→ **What is needed**
Return the records as they stand. No picture is to be included.

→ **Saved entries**
- - - - - - -

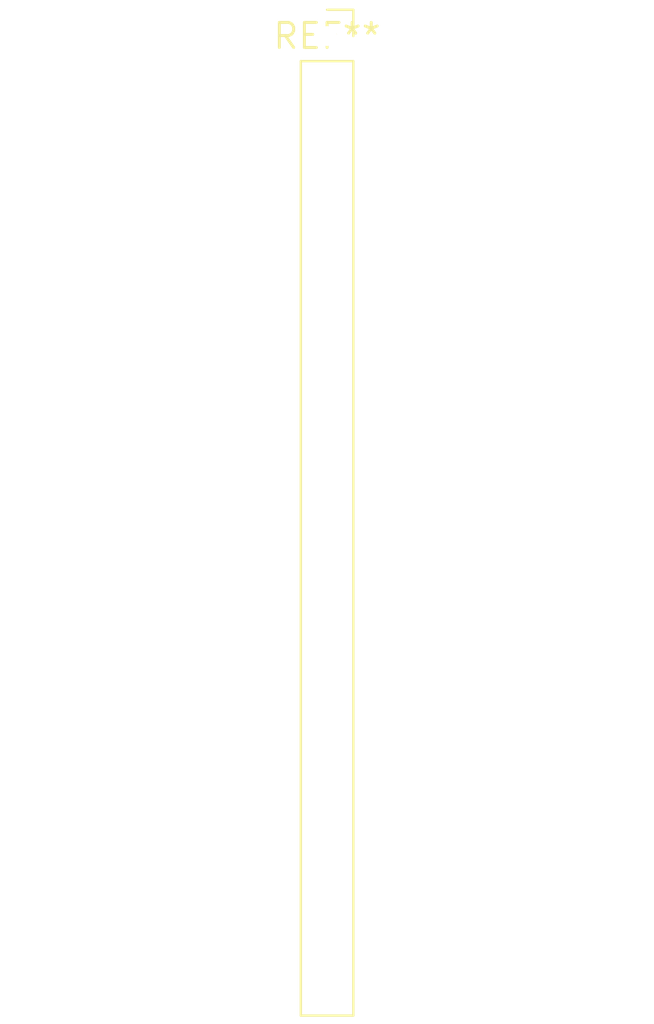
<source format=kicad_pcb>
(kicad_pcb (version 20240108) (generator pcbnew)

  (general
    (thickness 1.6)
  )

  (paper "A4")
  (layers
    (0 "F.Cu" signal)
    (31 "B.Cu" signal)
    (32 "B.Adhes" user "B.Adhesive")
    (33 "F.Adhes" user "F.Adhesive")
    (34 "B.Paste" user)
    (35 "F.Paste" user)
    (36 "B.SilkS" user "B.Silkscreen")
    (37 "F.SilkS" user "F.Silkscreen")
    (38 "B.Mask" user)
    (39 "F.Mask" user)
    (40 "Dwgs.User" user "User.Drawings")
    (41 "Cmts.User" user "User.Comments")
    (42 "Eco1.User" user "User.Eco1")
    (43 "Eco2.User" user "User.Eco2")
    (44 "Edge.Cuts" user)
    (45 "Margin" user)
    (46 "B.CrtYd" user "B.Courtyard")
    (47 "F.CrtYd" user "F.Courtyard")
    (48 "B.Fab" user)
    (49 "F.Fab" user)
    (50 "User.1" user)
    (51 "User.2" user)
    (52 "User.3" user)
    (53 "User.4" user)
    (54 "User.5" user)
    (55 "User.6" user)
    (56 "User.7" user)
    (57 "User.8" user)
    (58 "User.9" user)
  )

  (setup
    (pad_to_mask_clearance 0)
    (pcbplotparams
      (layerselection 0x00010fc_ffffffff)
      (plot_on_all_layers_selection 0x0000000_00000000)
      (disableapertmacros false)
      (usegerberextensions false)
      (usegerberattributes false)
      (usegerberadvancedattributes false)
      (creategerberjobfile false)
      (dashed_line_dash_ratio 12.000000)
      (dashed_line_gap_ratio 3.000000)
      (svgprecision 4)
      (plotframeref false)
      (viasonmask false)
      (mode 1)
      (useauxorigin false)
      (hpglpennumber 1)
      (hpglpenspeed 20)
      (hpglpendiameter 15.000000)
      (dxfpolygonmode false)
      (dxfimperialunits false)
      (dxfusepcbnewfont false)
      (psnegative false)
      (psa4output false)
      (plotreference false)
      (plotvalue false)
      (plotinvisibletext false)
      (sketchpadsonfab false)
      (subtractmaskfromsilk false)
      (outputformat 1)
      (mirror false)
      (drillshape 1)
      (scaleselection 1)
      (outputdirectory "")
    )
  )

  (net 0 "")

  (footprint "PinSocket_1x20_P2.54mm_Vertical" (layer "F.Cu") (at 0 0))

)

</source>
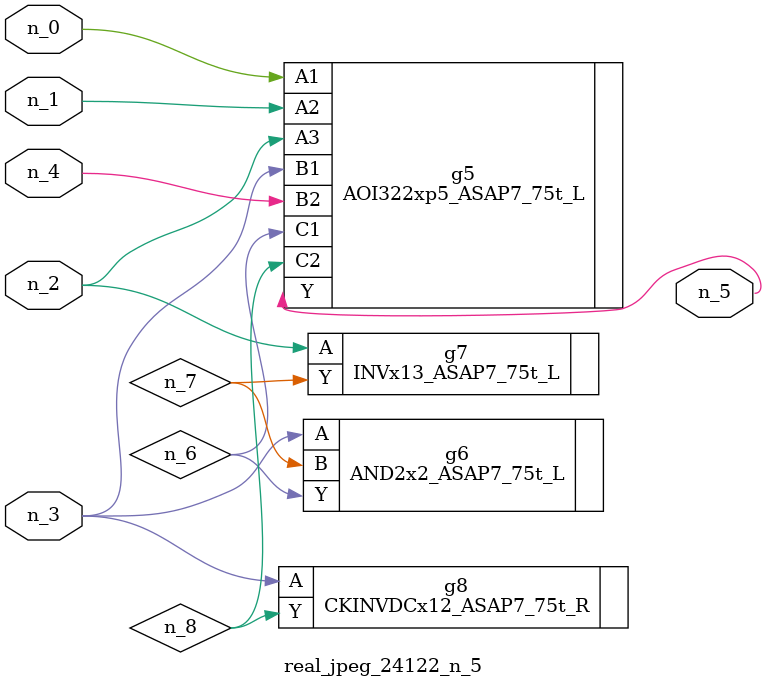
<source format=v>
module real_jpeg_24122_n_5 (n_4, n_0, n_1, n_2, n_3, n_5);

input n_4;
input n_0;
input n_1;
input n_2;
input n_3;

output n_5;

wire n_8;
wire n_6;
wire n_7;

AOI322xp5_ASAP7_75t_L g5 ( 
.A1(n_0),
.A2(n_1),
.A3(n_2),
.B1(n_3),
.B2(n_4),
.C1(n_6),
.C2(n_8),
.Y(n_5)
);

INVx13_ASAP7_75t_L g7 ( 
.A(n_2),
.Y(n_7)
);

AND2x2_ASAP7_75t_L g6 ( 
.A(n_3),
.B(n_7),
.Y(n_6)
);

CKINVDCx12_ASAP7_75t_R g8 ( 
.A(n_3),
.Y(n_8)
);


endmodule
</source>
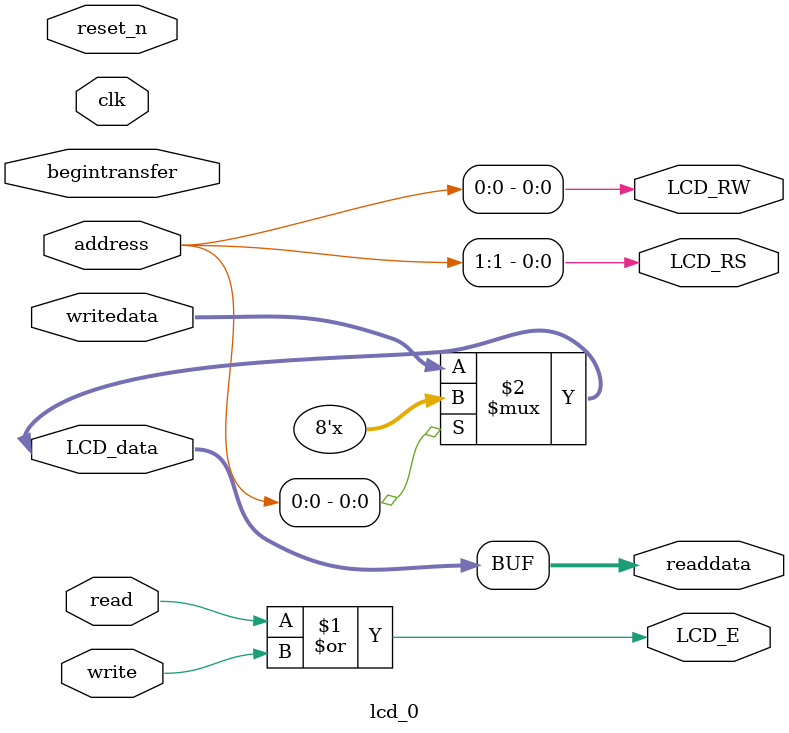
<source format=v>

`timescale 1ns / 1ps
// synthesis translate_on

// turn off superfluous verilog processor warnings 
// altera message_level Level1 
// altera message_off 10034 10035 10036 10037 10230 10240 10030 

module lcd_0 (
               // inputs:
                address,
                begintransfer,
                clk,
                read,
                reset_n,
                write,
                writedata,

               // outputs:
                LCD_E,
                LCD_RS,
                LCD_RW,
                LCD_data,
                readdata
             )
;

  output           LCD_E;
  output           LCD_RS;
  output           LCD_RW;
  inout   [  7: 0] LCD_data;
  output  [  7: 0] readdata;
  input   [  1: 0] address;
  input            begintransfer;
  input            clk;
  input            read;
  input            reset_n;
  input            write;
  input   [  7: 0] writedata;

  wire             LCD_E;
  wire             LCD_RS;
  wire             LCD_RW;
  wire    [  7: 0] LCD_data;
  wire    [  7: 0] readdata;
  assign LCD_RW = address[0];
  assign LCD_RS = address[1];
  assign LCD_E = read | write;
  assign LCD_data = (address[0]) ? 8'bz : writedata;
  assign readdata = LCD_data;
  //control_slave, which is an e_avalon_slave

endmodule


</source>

- - - - - - -

→ **Answer**
<source format=kicad_pcb>
(kicad_pcb (version 20240108) (generator pcbnew)

  (general
    (thickness 1.6)
  )

  (paper "A4")
  (layers
    (0 "F.Cu" signal)
    (31 "B.Cu" signal)
    (32 "B.Adhes" user "B.Adhesive")
    (33 "F.Adhes" user "F.Adhesive")
    (34 "B.Paste" user)
    (35 "F.Paste" user)
    (36 "B.SilkS" user "B.Silkscreen")
    (37 "F.SilkS" user "F.Silkscreen")
    (38 "B.Mask" user)
    (39 "F.Mask" user)
    (40 "Dwgs.User" user "User.Drawings")
    (41 "Cmts.User" user "User.Comments")
    (42 "Eco1.User" user "User.Eco1")
    (43 "Eco2.User" user "User.Eco2")
    (44 "Edge.Cuts" user)
    (45 "Margin" user)
    (46 "B.CrtYd" user "B.Courtyard")
    (47 "F.CrtYd" user "F.Courtyard")
    (48 "B.Fab" user)
    (49 "F.Fab" user)
    (50 "User.1" user)
    (51 "User.2" user)
    (52 "User.3" user)
    (53 "User.4" user)
    (54 "User.5" user)
    (55 "User.6" user)
    (56 "User.7" user)
    (57 "User.8" user)
    (58 "User.9" user)
  )

  (setup
    (pad_to_mask_clearance 0)
    (pcbplotparams
      (layerselection 0x00010fc_ffffffff)
      (plot_on_all_layers_selection 0x0000000_00000000)
      (disableapertmacros false)
      (usegerberextensions false)
      (usegerberattributes false)
      (usegerberadvancedattributes false)
      (creategerberjobfile false)
      (dashed_line_dash_ratio 12.000000)
      (dashed_line_gap_ratio 3.000000)
      (svgprecision 4)
      (plotframeref false)
      (viasonmask false)
      (mode 1)
      (useauxorigin false)
      (hpglpennumber 1)
      (hpglpenspeed 20)
      (hpglpendiameter 15.000000)
      (dxfpolygonmode false)
      (dxfimperialunits false)
      (dxfusepcbnewfont false)
      (psnegative false)
      (psa4output false)
      (plotreference false)
      (plotvalue false)
      (plotinvisibletext false)
      (sketchpadsonfab false)
      (subtractmaskfromsilk false)
      (outputformat 1)
      (mirror false)
      (drillshape 1)
      (scaleselection 1)
      (outputdirectory "")
    )
  )

  (net 0 "")

  (footprint "PinSocket_1x20_P2.54mm_Vertical" (layer "F.Cu") (at 0 0))

)

</source>
<source format=v>
module real_jpeg_24122_n_5 (n_4, n_0, n_1, n_2, n_3, n_5);

input n_4;
input n_0;
input n_1;
input n_2;
input n_3;

output n_5;

wire n_8;
wire n_6;
wire n_7;

AOI322xp5_ASAP7_75t_L g5 ( 
.A1(n_0),
.A2(n_1),
.A3(n_2),
.B1(n_3),
.B2(n_4),
.C1(n_6),
.C2(n_8),
.Y(n_5)
);

INVx13_ASAP7_75t_L g7 ( 
.A(n_2),
.Y(n_7)
);

AND2x2_ASAP7_75t_L g6 ( 
.A(n_3),
.B(n_7),
.Y(n_6)
);

CKINVDCx12_ASAP7_75t_R g8 ( 
.A(n_3),
.Y(n_8)
);


endmodule
</source>
<source format=v>

`timescale 1ns / 1ps
// synthesis translate_on

// turn off superfluous verilog processor warnings 
// altera message_level Level1 
// altera message_off 10034 10035 10036 10037 10230 10240 10030 

module lcd_0 (
               // inputs:
                address,
                begintransfer,
                clk,
                read,
                reset_n,
                write,
                writedata,

               // outputs:
                LCD_E,
                LCD_RS,
                LCD_RW,
                LCD_data,
                readdata
             )
;

  output           LCD_E;
  output           LCD_RS;
  output           LCD_RW;
  inout   [  7: 0] LCD_data;
  output  [  7: 0] readdata;
  input   [  1: 0] address;
  input            begintransfer;
  input            clk;
  input            read;
  input            reset_n;
  input            write;
  input   [  7: 0] writedata;

  wire             LCD_E;
  wire             LCD_RS;
  wire             LCD_RW;
  wire    [  7: 0] LCD_data;
  wire    [  7: 0] readdata;
  assign LCD_RW = address[0];
  assign LCD_RS = address[1];
  assign LCD_E = read | write;
  assign LCD_data = (address[0]) ? 8'bz : writedata;
  assign readdata = LCD_data;
  //control_slave, which is an e_avalon_slave

endmodule


</source>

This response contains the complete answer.